The indictment says Teare was aware of the alleged activity but took "no effective action." He has not been charged. Following the indictment, the department has acknowledged that officers may have improperly accessed a criminal information database to compile dossiers.

In his letter, Martin questioned the council's authority to call his client in what he considered a criminal matter. He also said the subpoena was "invalid" because the decision to issue it was "apparently made behind closed doors" in violation of public meeting rules.

Deputy County Attorney David A. Plymyer later agreed that the document needed to be re-issued.
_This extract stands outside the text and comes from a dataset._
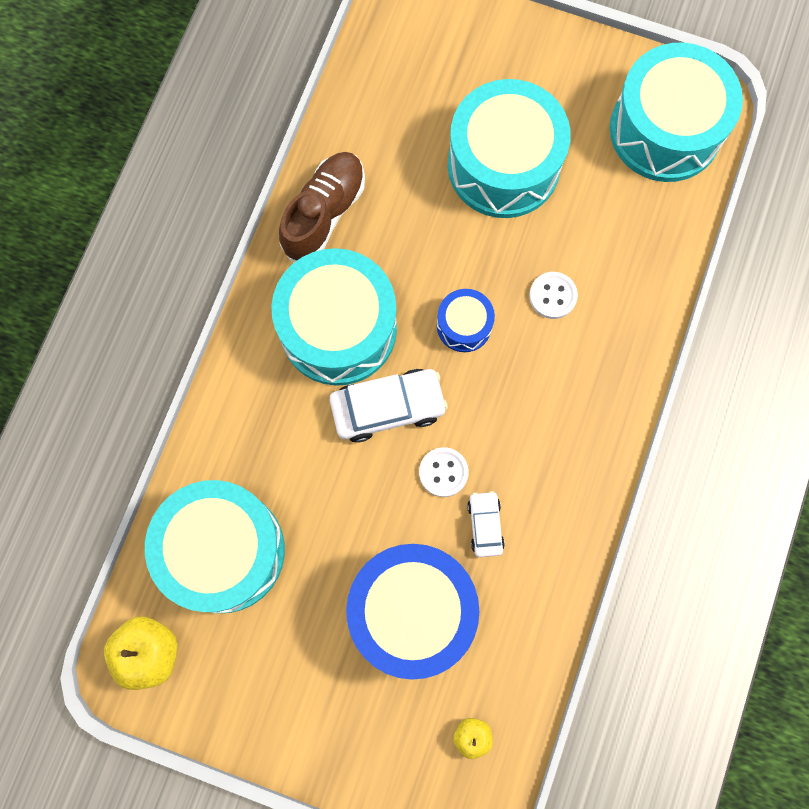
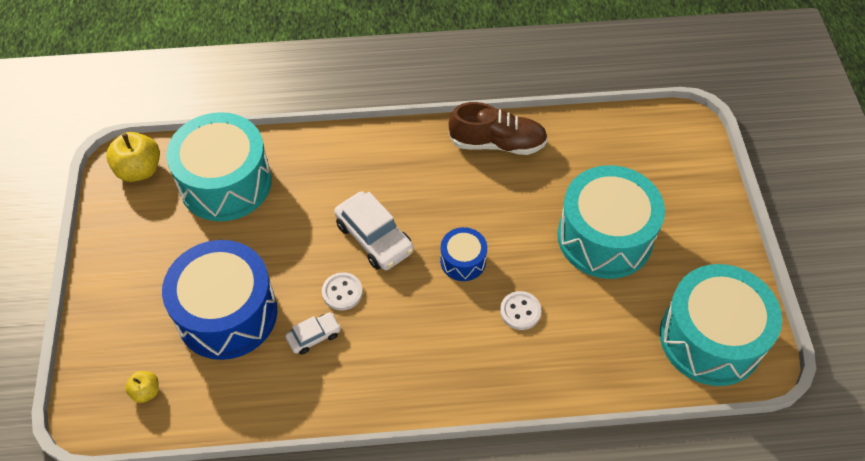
camera: 65 degrees right, 20 degrees down
turquoise drum [271,248,397,386] -> none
In response, Fink called a hastily planned afternoon meeting to reissue the subpoena. He ultimately rescheduled the vote for Monday, citing concerns that the council hadn't given proper public notice.

Reached at his Baltimore office Thursday, Martin said he would not comment beyond the letter. A Police Department spokesman said Teare was out of the office Thursday and could not be reached for comment.

Plymyer said if Teare does not comply with a second subpoena, the council would be able to seek court intervention. A judge would have several options, he said, including issuing a "body attachment" that would allow the sheriff to arrest Teare.

"If we're going to ask the court to issue a body attachment for a chief of police, we have to dot all our I's and cross all our T's," said Plymyer.

Councilman Jamie Benoit, who is an attorney, called the legal arguments made in Martin's letter "ridiculous" and "preposterous."

"It's just a stall tactic," said Benoit, a Crownsville Democrat. "We will get Chief Teare here for nothing else to sit here and take the Fifth [Amendment, which provides protections against self-incrimination]. He'll be here, I'm certain of it."

Councilman Jerry Walker, a Gambrills Republican, said he believes the council handled the original subpoena properly.

"There was never a secret meeting," said Walker. "I'm not surprised that Chief Teare chose to ignore our subpoena. It's unfortunate that transparency and accountability have been exchanged for closed lips and refusal of information."

Deborah Jeon, legal director for the American Civil Liberties Union of Maryland, which has urged the council to investigate the alleged compilation of dossiers on political opponents and the accessing of the database, called Teare's response "inexcusable" in a statement.

"It should not take a subpoena for the chief of police to tell the County Council … and the voters themselves what he knows about what happened," said Jeon. "If he cannot do this, he simply cannot perform the most basic function of his job, which is to enforce the law. And if he is afraid of his own personal culpability in this regard, then he has no business being the chief of police."

In his letter, Martin also referred to a request Teare made Monday to the Maryland State Police, asking for help investigating the legality of information allegedly gathered by officers for use in the dossiers.

The state police said it would not investigate and referred Teare's request to the Maryland state prosecutor, who is prosecuting Leopold.

"They have declined because they do not wish to potentially interfere with the state prosecutor," Martin wrote. "It would seem prudent for the County Council to do the same."